Hive grows up: New HiveServer2 API proposed

April 12, 2012 facebooktwittergoogle_plusredditpinterestlinkedinmail by in Big Data   Business Intelligence   Data Access   Excel Pivot Tables   Hadoop   JDBC   ODBC   SQL   Web/Tech  

Over the Easter weekend, Hive took a big step forward with a new API:

https://cwiki.apache.org/confluence/display/Hive/HiveServer2+Thrift+API

At this point, this new API is just a proposal.
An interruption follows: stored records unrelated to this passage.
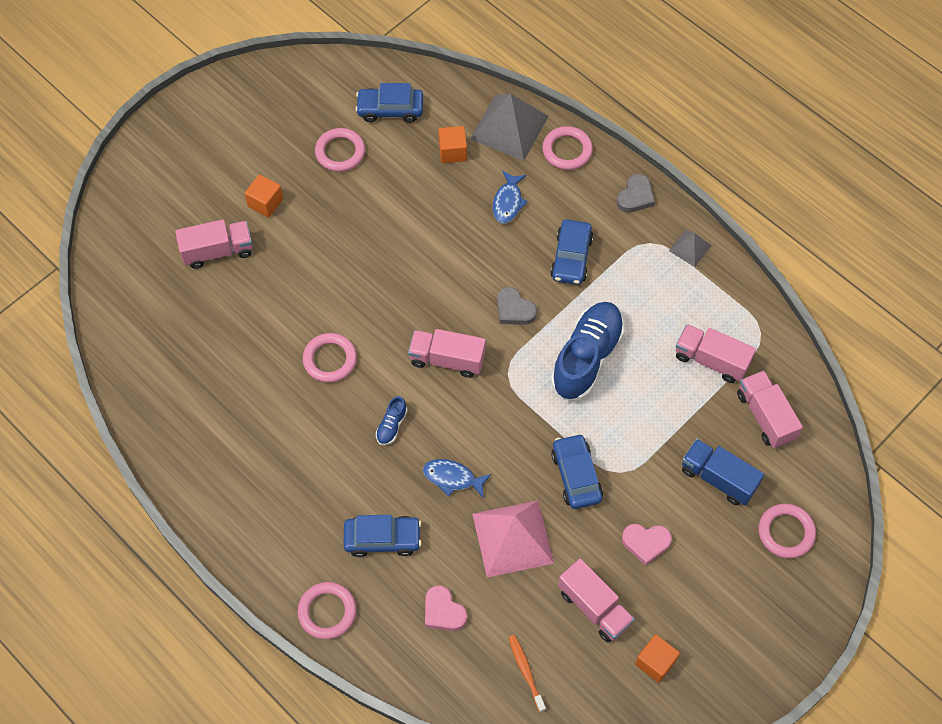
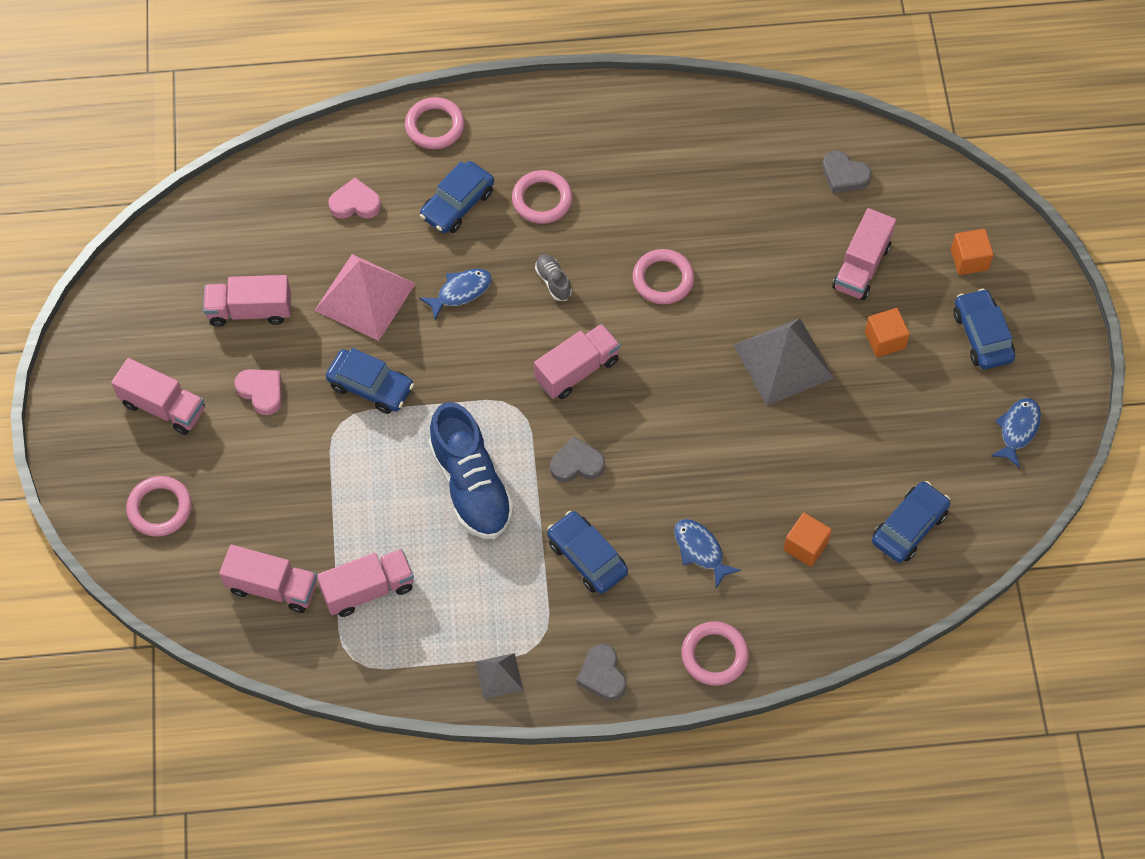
camera: 130 degrees right, 0 degrees up
(147, 309) = (844, 175): none -> grey heart
(215, 154) = (982, 335): none -> blue car
(271, 96) = (1017, 430): none -> blue fish
(340, 152) = (892, 444): pink ring -> pink ring (542, 199)
(391, 426) = (553, 281): blue shoe -> grey shoe
(509, 127) = (791, 622): grey pyramid -> grey pyramid (783, 361)
(525, 671) = (251, 224): orange toothbrush -> none
(646, 543) = (261, 392): pink heart -> pink heart turned 90 degrees clockwise
(655, 662) = (164, 319): orange cube -> orange cube (969, 260)
(718, 478) = (257, 496): blue truck -> none
(718, 598) = (163, 407): none -> pink truck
What is good to see is that the new API addresses crucial gaps in today's API that hinders ODBC/JDBC including:

1. explicit support for sessions;
2. asynchronous query execution;
3. the ability to cancel running queries.
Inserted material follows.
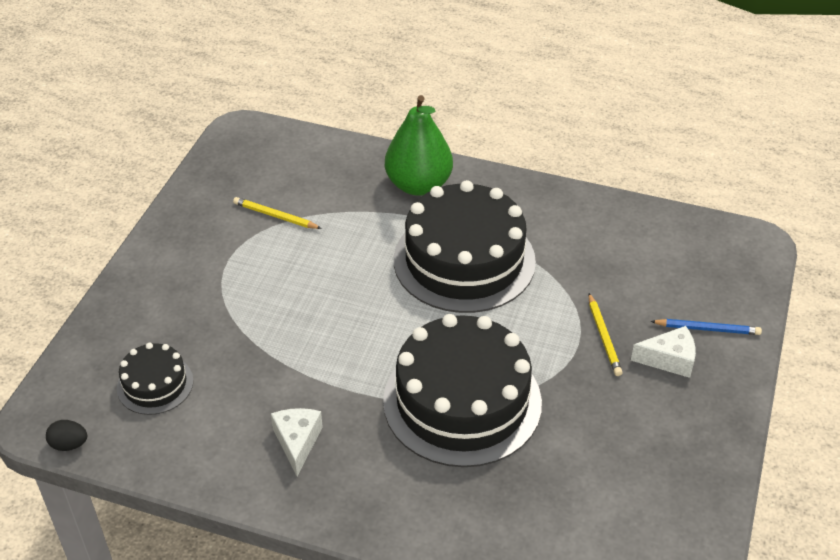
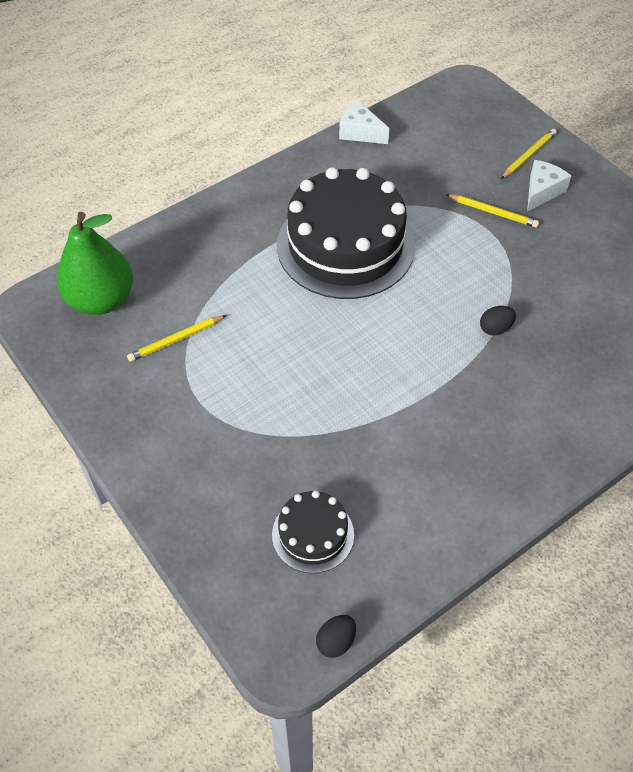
camera: 55 degrees left, 10 degrees up
(297, 442) = (460, 458): white cheese -> white cheese (360, 132)
(418, 185) = (231, 226): green pear -> green pear (101, 300)
(462, 401) = (495, 328): black cake -> black egg
(707, 329) = (528, 155): blue pencil -> yellow pencil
Reading between the line, ODBC and JDBC access is important.

Of course, this doesn't mean that there aren't ODBC drivers for Hive. Indeed, Alteryx, Cloudera, MapR and Microsoft all have their offerings. But this new API will improve the next generation of ODBC drivers.

The other gap that still exist is the difference between HiveQL and SQL. The majority of tools that generate SQL are not HiveQL-aware. The simplest example that comes to mind is a simple equi-join. Standard SQL syntax uses the keywords "INNER JOIN" whereas Hive only uses "JOIN". This is just one example of simple changes that need to be made to Hive to have Hive "play nicely" with pre-existing apps.